South Korea’s SK Innovation is already in talks to set up separate battery-making joint ventures with Volkswagen AG and Chinese partners, as part of the petrochemicals producer’s aggressive plans to tap into the EV market.
“While still conservative on mass market uptake for [811 cells], we are more optimistic in regards to adoption. As such, we expect to see an increased nickel demand at the expense of cobalt, and to a lesser extent, lithium,” the analyst says.
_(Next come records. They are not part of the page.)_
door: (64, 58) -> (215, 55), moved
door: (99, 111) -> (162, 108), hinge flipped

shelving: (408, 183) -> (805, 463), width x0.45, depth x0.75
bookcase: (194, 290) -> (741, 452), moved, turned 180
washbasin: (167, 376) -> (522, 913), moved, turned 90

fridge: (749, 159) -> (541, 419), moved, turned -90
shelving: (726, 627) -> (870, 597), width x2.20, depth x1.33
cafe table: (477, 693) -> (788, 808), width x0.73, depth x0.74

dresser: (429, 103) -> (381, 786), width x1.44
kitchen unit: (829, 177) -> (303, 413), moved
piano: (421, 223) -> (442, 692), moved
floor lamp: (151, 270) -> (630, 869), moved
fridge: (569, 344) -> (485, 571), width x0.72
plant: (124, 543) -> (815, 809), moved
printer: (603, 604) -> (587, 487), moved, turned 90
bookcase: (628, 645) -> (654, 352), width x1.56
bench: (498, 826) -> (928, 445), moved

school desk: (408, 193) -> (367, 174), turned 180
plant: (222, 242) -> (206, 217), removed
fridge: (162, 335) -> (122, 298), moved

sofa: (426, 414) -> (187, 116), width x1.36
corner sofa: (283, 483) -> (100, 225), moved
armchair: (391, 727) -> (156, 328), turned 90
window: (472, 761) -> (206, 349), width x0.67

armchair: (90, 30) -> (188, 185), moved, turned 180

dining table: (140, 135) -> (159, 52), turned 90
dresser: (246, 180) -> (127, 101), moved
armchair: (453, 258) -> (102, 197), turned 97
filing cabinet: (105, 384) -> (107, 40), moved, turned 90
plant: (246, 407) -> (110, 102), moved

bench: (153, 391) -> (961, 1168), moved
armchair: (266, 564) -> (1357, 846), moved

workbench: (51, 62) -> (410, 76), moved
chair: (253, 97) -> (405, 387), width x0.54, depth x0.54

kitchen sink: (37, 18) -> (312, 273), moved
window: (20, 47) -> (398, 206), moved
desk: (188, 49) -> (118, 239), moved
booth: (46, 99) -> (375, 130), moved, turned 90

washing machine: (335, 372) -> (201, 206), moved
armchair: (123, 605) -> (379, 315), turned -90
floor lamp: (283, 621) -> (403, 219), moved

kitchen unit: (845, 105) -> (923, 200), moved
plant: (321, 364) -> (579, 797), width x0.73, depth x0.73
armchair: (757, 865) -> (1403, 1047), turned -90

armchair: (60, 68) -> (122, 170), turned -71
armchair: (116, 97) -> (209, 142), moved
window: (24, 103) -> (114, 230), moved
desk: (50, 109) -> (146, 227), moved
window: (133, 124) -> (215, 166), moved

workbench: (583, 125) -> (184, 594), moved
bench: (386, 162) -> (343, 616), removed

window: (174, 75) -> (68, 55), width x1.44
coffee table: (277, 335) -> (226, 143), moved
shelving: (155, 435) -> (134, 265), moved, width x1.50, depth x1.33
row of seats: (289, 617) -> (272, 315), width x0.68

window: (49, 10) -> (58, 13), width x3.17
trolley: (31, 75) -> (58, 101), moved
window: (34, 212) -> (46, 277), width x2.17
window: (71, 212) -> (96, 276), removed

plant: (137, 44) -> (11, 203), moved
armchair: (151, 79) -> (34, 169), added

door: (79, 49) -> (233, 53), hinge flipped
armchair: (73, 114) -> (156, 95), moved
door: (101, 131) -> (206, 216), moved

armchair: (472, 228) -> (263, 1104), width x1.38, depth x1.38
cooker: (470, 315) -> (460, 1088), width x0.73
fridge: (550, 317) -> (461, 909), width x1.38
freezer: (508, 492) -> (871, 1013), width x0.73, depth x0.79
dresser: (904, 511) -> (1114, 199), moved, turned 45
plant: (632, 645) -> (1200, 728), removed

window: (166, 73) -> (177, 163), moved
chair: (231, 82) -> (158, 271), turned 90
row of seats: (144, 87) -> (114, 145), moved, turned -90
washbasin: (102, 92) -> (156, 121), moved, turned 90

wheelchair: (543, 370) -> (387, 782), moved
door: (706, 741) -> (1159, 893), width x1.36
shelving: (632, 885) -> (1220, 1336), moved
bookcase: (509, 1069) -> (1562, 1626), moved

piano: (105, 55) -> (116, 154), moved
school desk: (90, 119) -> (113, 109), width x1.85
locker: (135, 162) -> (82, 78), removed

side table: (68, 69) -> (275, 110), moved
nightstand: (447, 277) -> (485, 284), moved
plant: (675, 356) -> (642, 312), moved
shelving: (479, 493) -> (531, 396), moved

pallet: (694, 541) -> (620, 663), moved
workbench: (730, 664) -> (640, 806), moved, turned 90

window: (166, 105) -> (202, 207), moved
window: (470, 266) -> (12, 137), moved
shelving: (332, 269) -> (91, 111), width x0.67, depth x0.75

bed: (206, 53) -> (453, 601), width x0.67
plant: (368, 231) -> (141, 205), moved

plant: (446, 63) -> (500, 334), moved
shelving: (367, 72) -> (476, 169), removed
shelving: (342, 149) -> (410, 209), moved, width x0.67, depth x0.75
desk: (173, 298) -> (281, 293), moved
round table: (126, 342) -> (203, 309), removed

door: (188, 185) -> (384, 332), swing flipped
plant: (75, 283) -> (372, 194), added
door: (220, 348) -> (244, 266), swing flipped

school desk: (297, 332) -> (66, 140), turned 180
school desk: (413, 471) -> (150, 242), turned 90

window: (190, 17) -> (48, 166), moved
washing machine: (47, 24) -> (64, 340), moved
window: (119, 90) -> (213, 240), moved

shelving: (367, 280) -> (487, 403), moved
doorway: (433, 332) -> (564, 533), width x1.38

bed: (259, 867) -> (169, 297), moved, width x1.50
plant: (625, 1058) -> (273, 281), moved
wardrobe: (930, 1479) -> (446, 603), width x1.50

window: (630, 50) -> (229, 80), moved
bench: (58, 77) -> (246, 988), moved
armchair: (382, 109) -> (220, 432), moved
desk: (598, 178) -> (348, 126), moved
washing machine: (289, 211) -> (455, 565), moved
WoodMac warns that, unless battery technology is developed, tested, commercialized, manufactured and integrated into EVs and their supply chains faster than ever before, it will be impossible for many EV targets and ICE (Internal Combustion Engines) bans to be achieved. “This will pose issues for current EV adoption rate projections,” Montgomery says.
Over the past year, spot prices for lithium carbonate have fallen by just under $7,000 a tonne, affecting top producers and juniors alike.
“This is in an environment where the major brine producers in South America have failed to ramp up capacity. Clearly, the first responders to the lithium boom – Australian hard rock mines – have the capability to quickly deliver the required tonnages. Meanwhile, the bottleneck in Chinese conversion capacity that was supporting prices is giving way as China emerges as a net exporter of lithium chemicals to the region.
“It has only taken a few years for
the battery sector to become the largest demand driver for lithium. Lithium’s
use in every lithium-ion battery type means it will have double-digit annual
growth, making up over 80% of total lithium demand by 2030,” Montgomery adds.
The study also reveals that the cobalt market will see
an oversupply of intermediate products such as hydroxide until at least 2024.
The firm also suggests that investment in new nickel projects are needed now as mines can take up to 10 years to develop.